The history of baked beans in Britain

Pallets with tins of baked beans in a supermarket

What is it with baked beans in Britain? There is hardly a British pub or café that doesn’t have them on the menu. Go to a large supermarket and you will see that cans of baked beans don’t sit on shelves – they sit on pallets so they can be restocked more quickly. They are even popular with the royal family.

However, baked beans are not traditionally British. They were first introduced in 1901 by an American man, Henry Heinz, owner of the Heinz food company. In 1905, Mr Heinz started to advertise his baked beans as the perfect pre-cooked meal at the end of a long day in a factory. They were instantly popular. Despite their American origin, baked beans are not as popular there. In fact, nowhere likes them as much as the UK – British people eat more baked beans than the rest of the world put together.

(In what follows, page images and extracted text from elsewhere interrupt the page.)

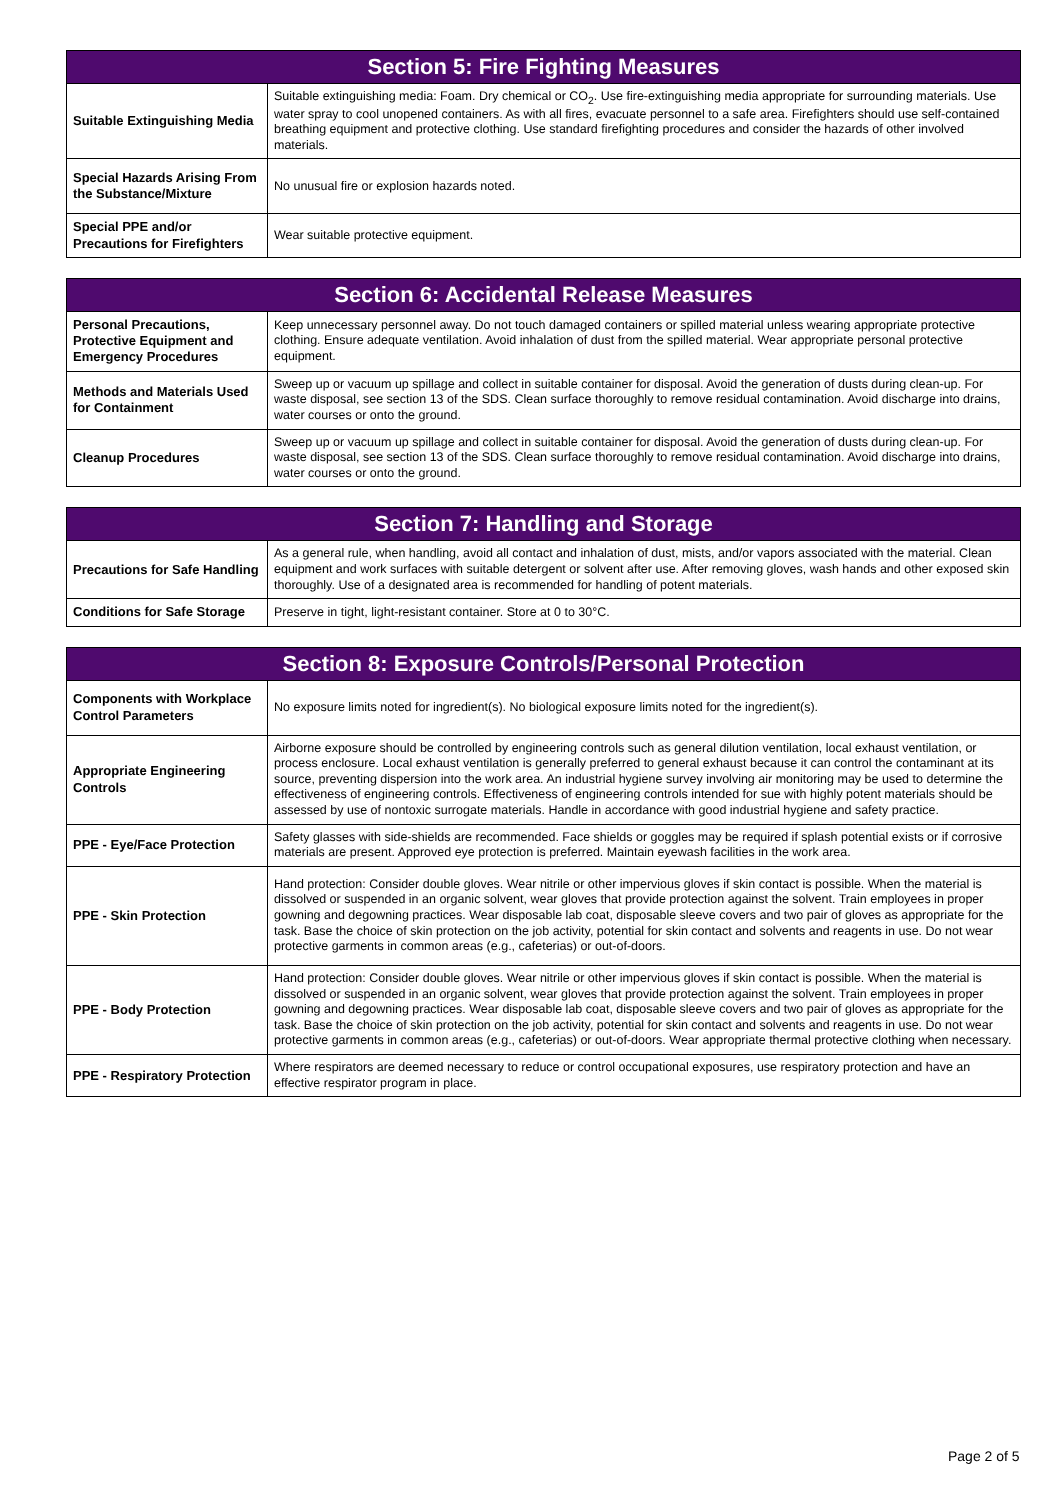| Section 5: Fire Fighting Measures | |
| --- | --- |
| Suitable Extinguishing Media | Suitable extinguishing media: Foam. Dry chemical or CO<sub>2</sub>. Use fire-extinguishing media appropriate for surrounding materials. Use water spray to cool unopened containers. As with all fires, evacuate personnel to a safe area. Firefighters should use self-contained breathing equipment and protective clothing. Use standard firefighting procedures and consider the hazards of other involved materials. |
| Special Hazards Arising From the Substance/Mixture | No unusual fire or explosion hazards noted. |
| Special PPE and/or Precautions for Firefighters | Wear suitable protective equipment. |
| Section 6: Accidental Release Measures | |
| --- | --- |
| Personal Precautions, Protective Equipment and Emergency Procedures | Keep unnecessary personnel away. Do not touch damaged containers or spilled material unless wearing appropriate protective clothing. Ensure adequate ventilation. Avoid inhalation of dust from the spilled material. Wear appropriate personal protective equipment. |
| Methods and Materials Used for Containment | Sweep up or vacuum up spillage and collect in suitable container for disposal. Avoid the generation of dusts during clean-up. For waste disposal, see section 13 of the SDS. Clean surface thoroughly to remove residual contamination. Avoid discharge into drains, water courses or onto the ground. |
| Cleanup Procedures | Sweep up or vacuum up spillage and collect in suitable container for disposal. Avoid the generation of dusts during clean-up. For waste disposal, see section 13 of the SDS. Clean surface thoroughly to remove residual contamination. Avoid discharge into drains, water courses or onto the ground. |
| Section 7: Handling and Storage | |
| --- | --- |
| Precautions for Safe Handling | As a general rule, when handling, avoid all contact and inhalation of dust, mists, and/or vapors associated with the material. Clean equipment and work surfaces with suitable detergent or solvent after use. After removing gloves, wash hands and other exposed skin thoroughly. Use of a designated area is recommended for handling of potent materials. |
| Conditions for Safe Storage | Preserve in tight, light-resistant container. Store at 0 to 30°C. |
| Section 8: Exposure Controls/Personal Protection | |
| --- | --- |
| Components with Workplace Control Parameters | No exposure limits noted for ingredient(s). No biological exposure limits noted for the ingredient(s). |
| Appropriate Engineering Controls | Airborne exposure should be controlled by engineering controls such as general dilution ventilation, local exhaust ventilation, or process enclosure. Local exhaust ventilation is generally preferred to general exhaust because it can control the contaminant at its source, preventing dispersion into the work area. An industrial hygiene survey involving air monitoring may be used to determine the effectiveness of engineering controls. Effectiveness of engineering controls intended for sue with highly potent materials should be assessed by use of nontoxic surrogate materials. Handle in accordance with good industrial hygiene and safety practice. |
| PPE - Eye/Face Protection | Safety glasses with side-shields are recommended. Face shields or goggles may be required if splash potential exists or if corrosive materials are present. Approved eye protection is preferred. Maintain eyewash facilities in the work area. |
| PPE - Skin Protection | Hand protection: Consider double gloves. Wear nitrile or other impervious gloves if skin contact is possible. When the material is dissolved or suspended in an organic solvent, wear gloves that provide protection against the solvent. Train employees in proper gowning and degowning practices. Wear disposable lab coat, disposable sleeve covers and two pair of gloves as appropriate for the task. Base the choice of skin protection on the job activity, potential for skin contact and solvents and reagents in use. Do not wear protective garments in common areas (e.g., cafeterias) or out-of-doors. |
| PPE - Body Protection | Hand protection: Consider double gloves. Wear nitrile or other impervious gloves if skin contact is possible. When the material is dissolved or suspended in an organic solvent, wear gloves that provide protection against the solvent. Train employees in proper gowning and degowning practices. Wear disposable lab coat, disposable sleeve covers and two pair of gloves as appropriate for the task. Base the choice of skin protection on the job activity, potential for skin contact and solvents and reagents in use. Do not wear protective garments in common areas (e.g., cafeterias) or out-of-doors. Wear appropriate thermal protective clothing when necessary. |
| PPE - Respiratory Protection | Where respirators are deemed necessary to reduce or control occupational exposures, use respiratory protection and have an effective respirator program in place. |
Page 2 of 5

Baked beans get their name because the raw haricot beans are baked in tomato sauce while inside the can. Originally the recipe included small pieces of pork, however during World War 2, they became vegetarian because of meat rationing. They have stayed like this ever since.

Most people eat them at least once a week, usually as a quick evening meal, but they are also popular for breakfast and lunch. If you want to try baked beans, British-style, heat them in a pan and serve them on top of a slice of hot buttered toast –maybe with some grated Cheddar cheese on top. Delicious.